> **Source material**

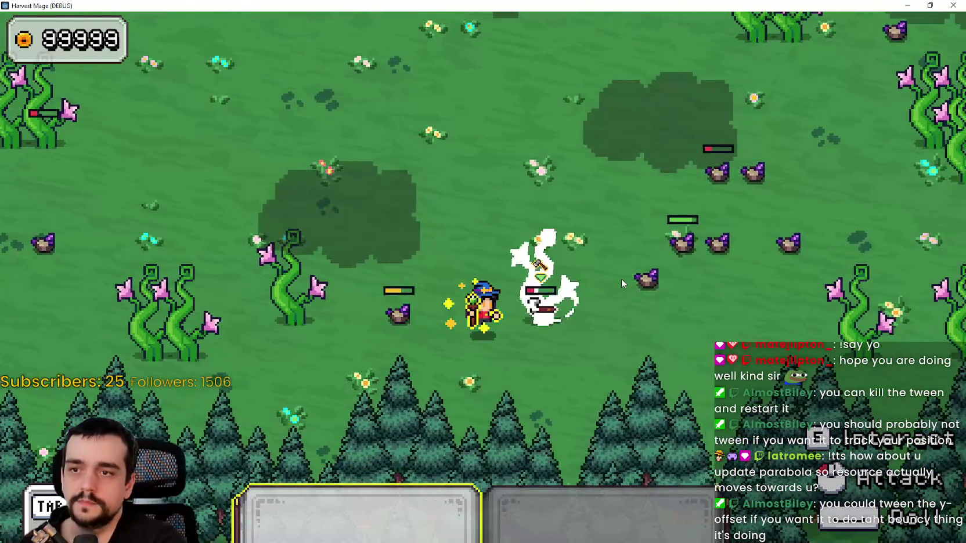
pyautogui.press('d')
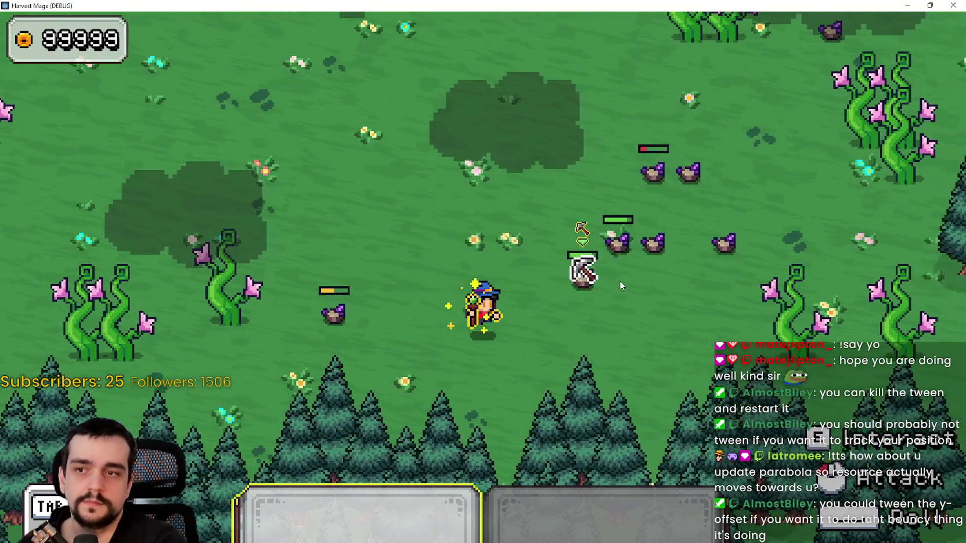
pyautogui.press('a')
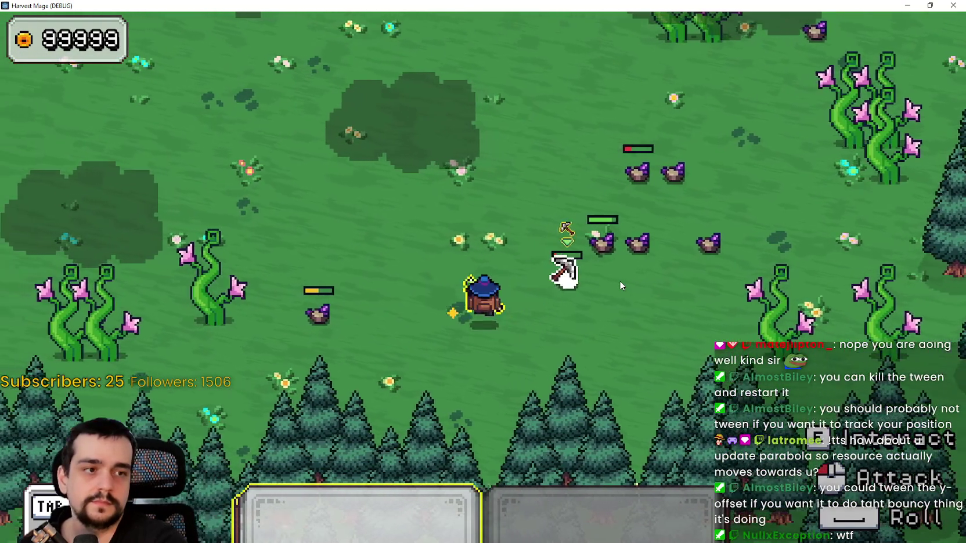
pyautogui.press('w')
pyautogui.press('d')
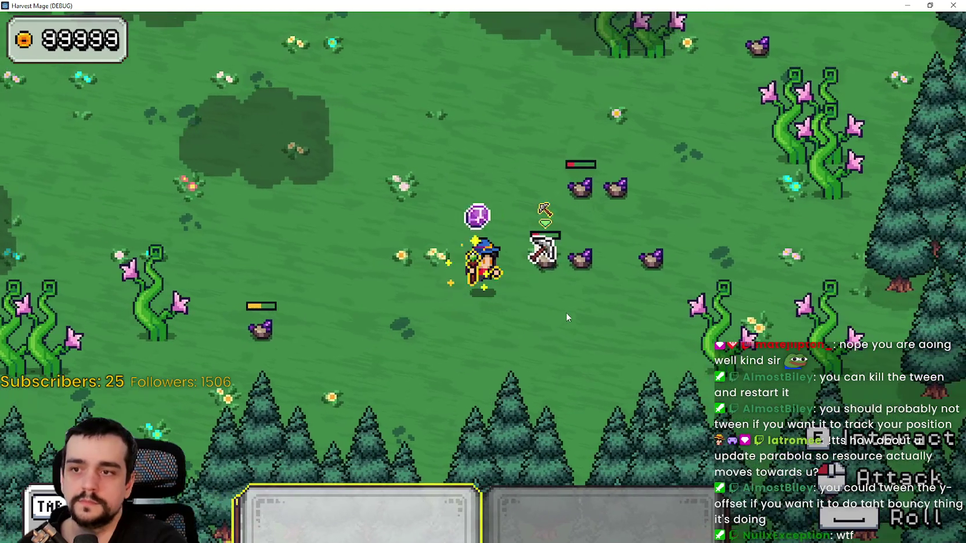
pyautogui.press('w')
pyautogui.press('d')
pyautogui.click(564, 299)
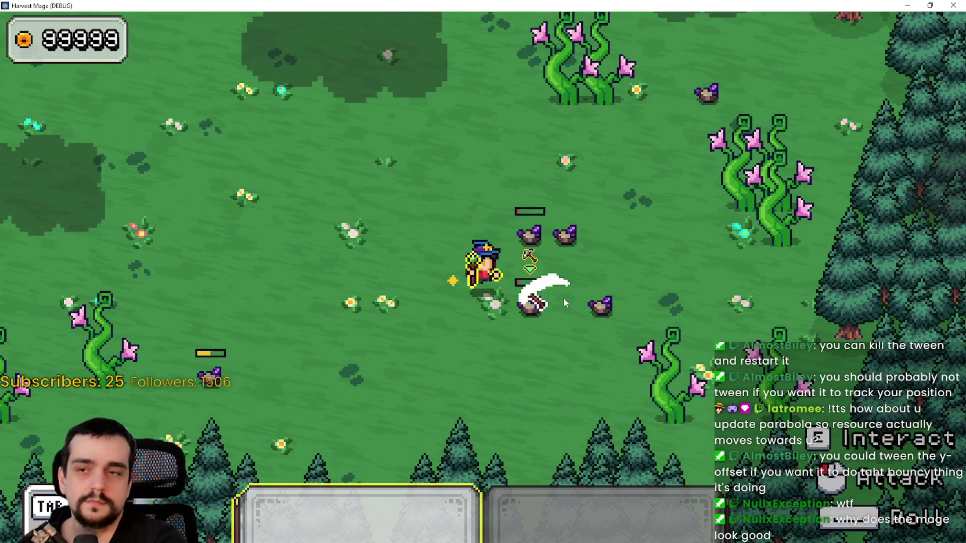
pyautogui.click(555, 260)
pyautogui.press('w')
pyautogui.press('d')
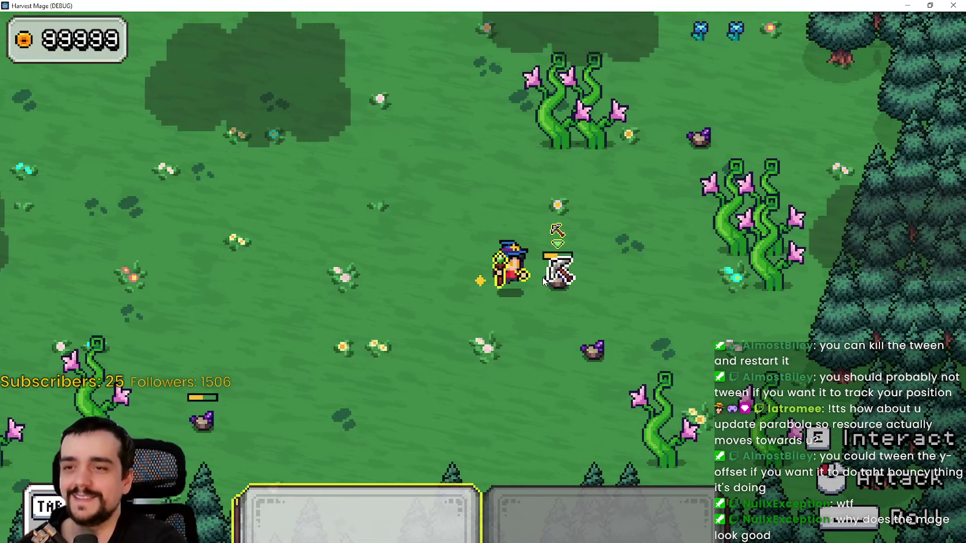
pyautogui.click(556, 269)
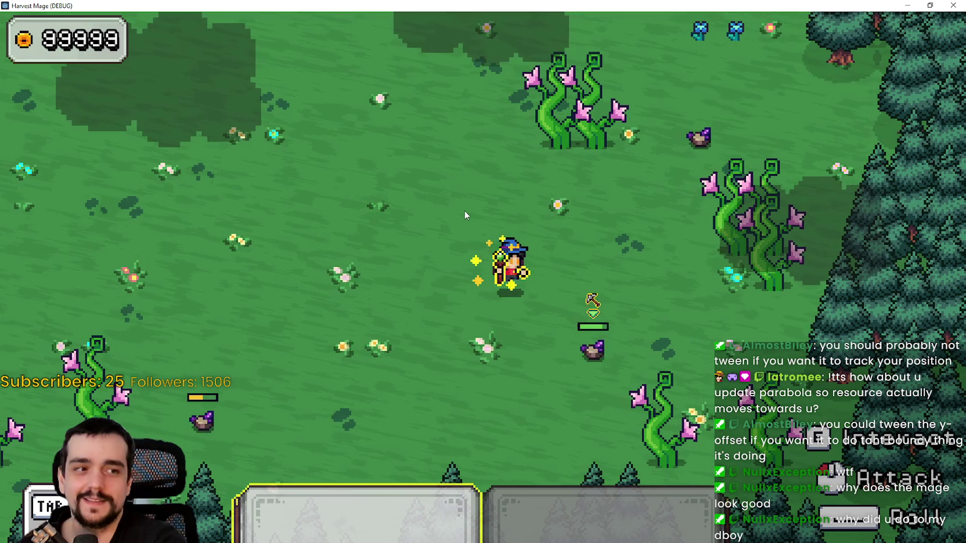
# - Walk the wizard up-left toward the vine, then back down-left
pyautogui.press('w')
pyautogui.press('d')
pyautogui.press('a')
pyautogui.press('w')
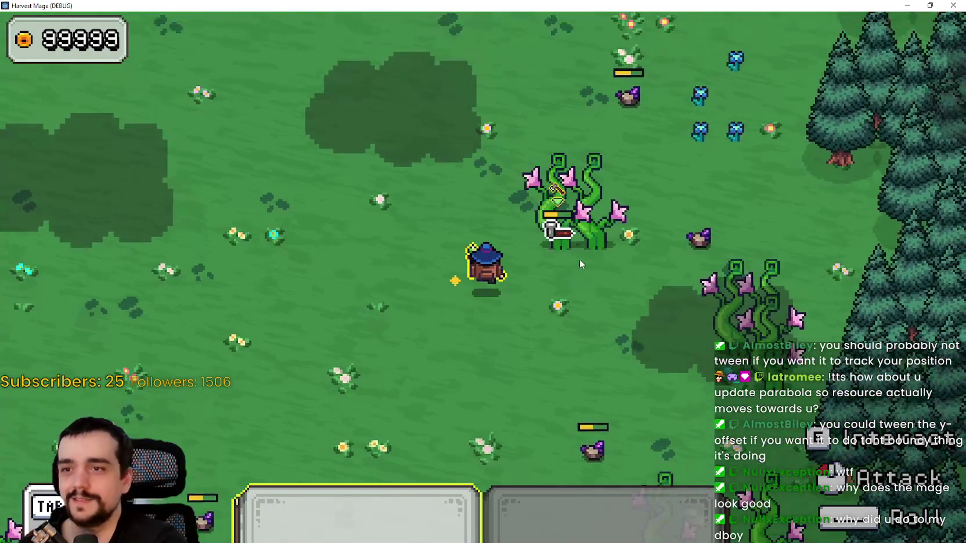
pyautogui.press('d')
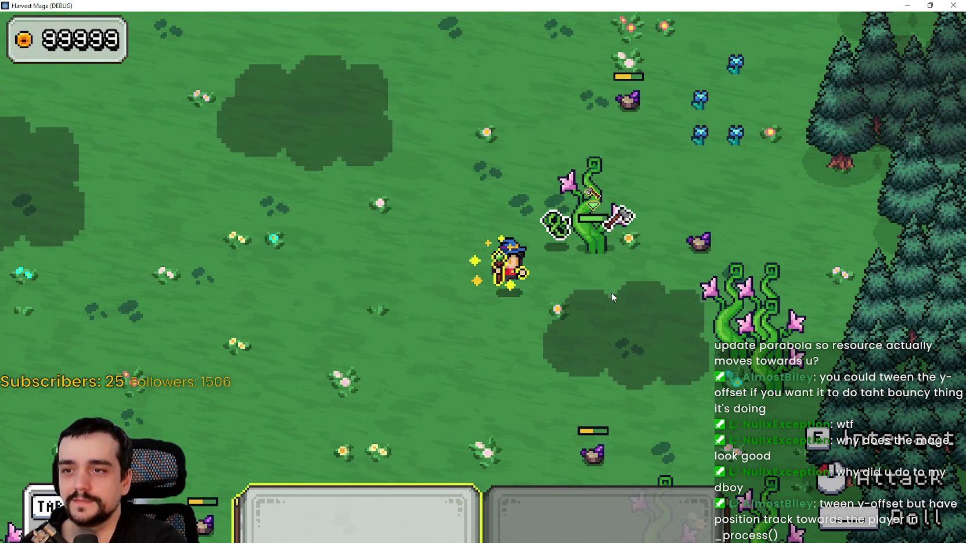
pyautogui.press('s')
pyautogui.press('a')
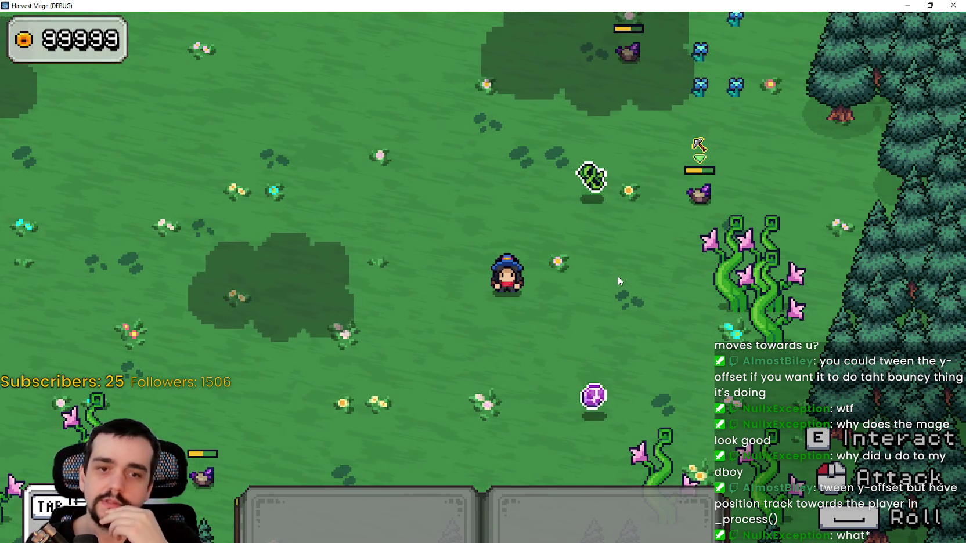
# - Walk the wizard around the meadow a bit more, then stop the game with F8
pyautogui.press('w')
pyautogui.press('d')
pyautogui.press('s')
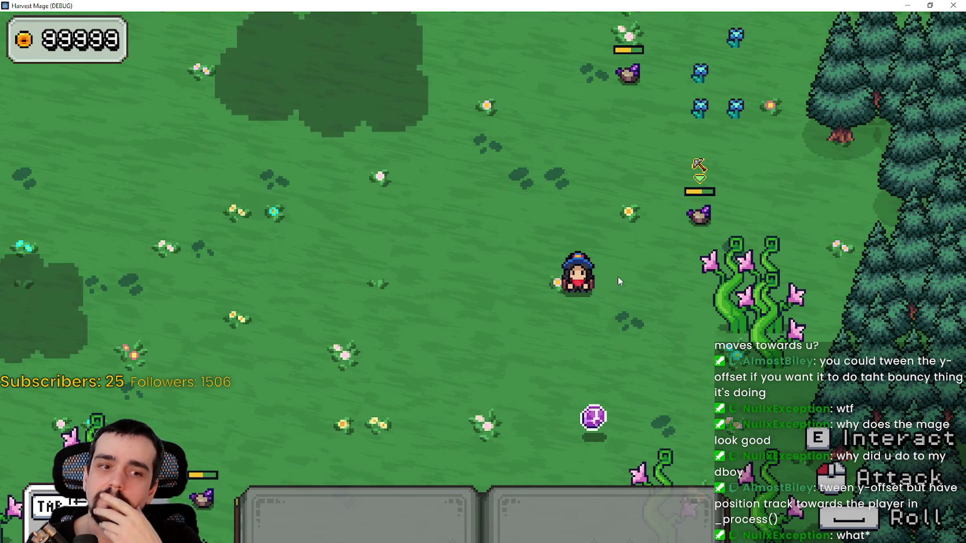
pyautogui.press('s')
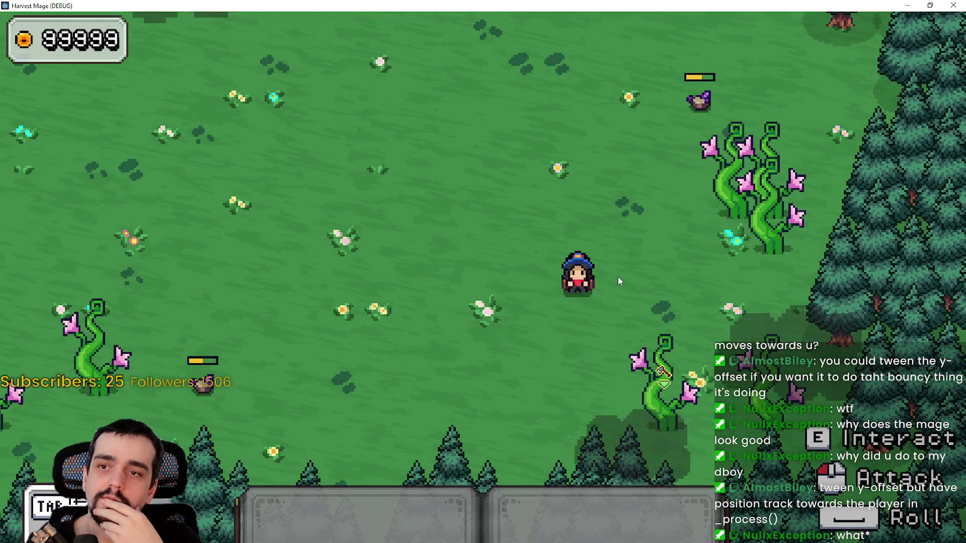
pyautogui.press('a')
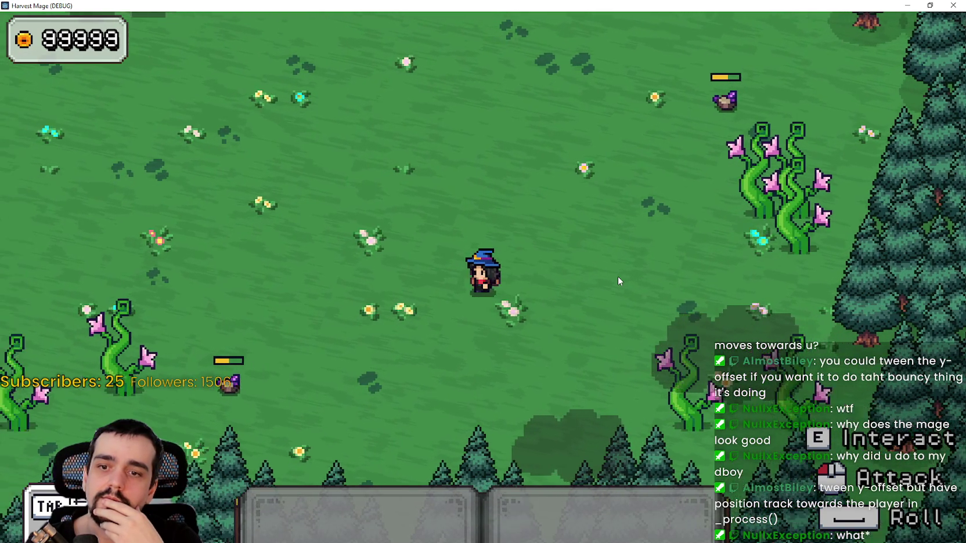
pyautogui.press('d')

> **Problem to work on**
Using the material above, return every line exactly as it appears, minus the pictures.

> **Task solution**
pyautogui.press('d')
pyautogui.press('a')
pyautogui.press('w')
pyautogui.press('d')
pyautogui.press('w')
pyautogui.press('d')
pyautogui.click(564, 299)
pyautogui.click(555, 260)
pyautogui.press('w')
pyautogui.press('d')
pyautogui.click(556, 269)
# - Walk the wizard up-left toward the vine, then back down-left
pyautogui.press('w')
pyautogui.press('d')
pyautogui.press('a')
pyautogui.press('w')
pyautogui.press('d')
pyautogui.press('s')
pyautogui.press('a')
# - Walk the wizard around the meadow a bit more, then stop the game with F8
pyautogui.press('w')
pyautogui.press('d')
pyautogui.press('s')
pyautogui.press('s')
pyautogui.press('a')
pyautogui.press('d')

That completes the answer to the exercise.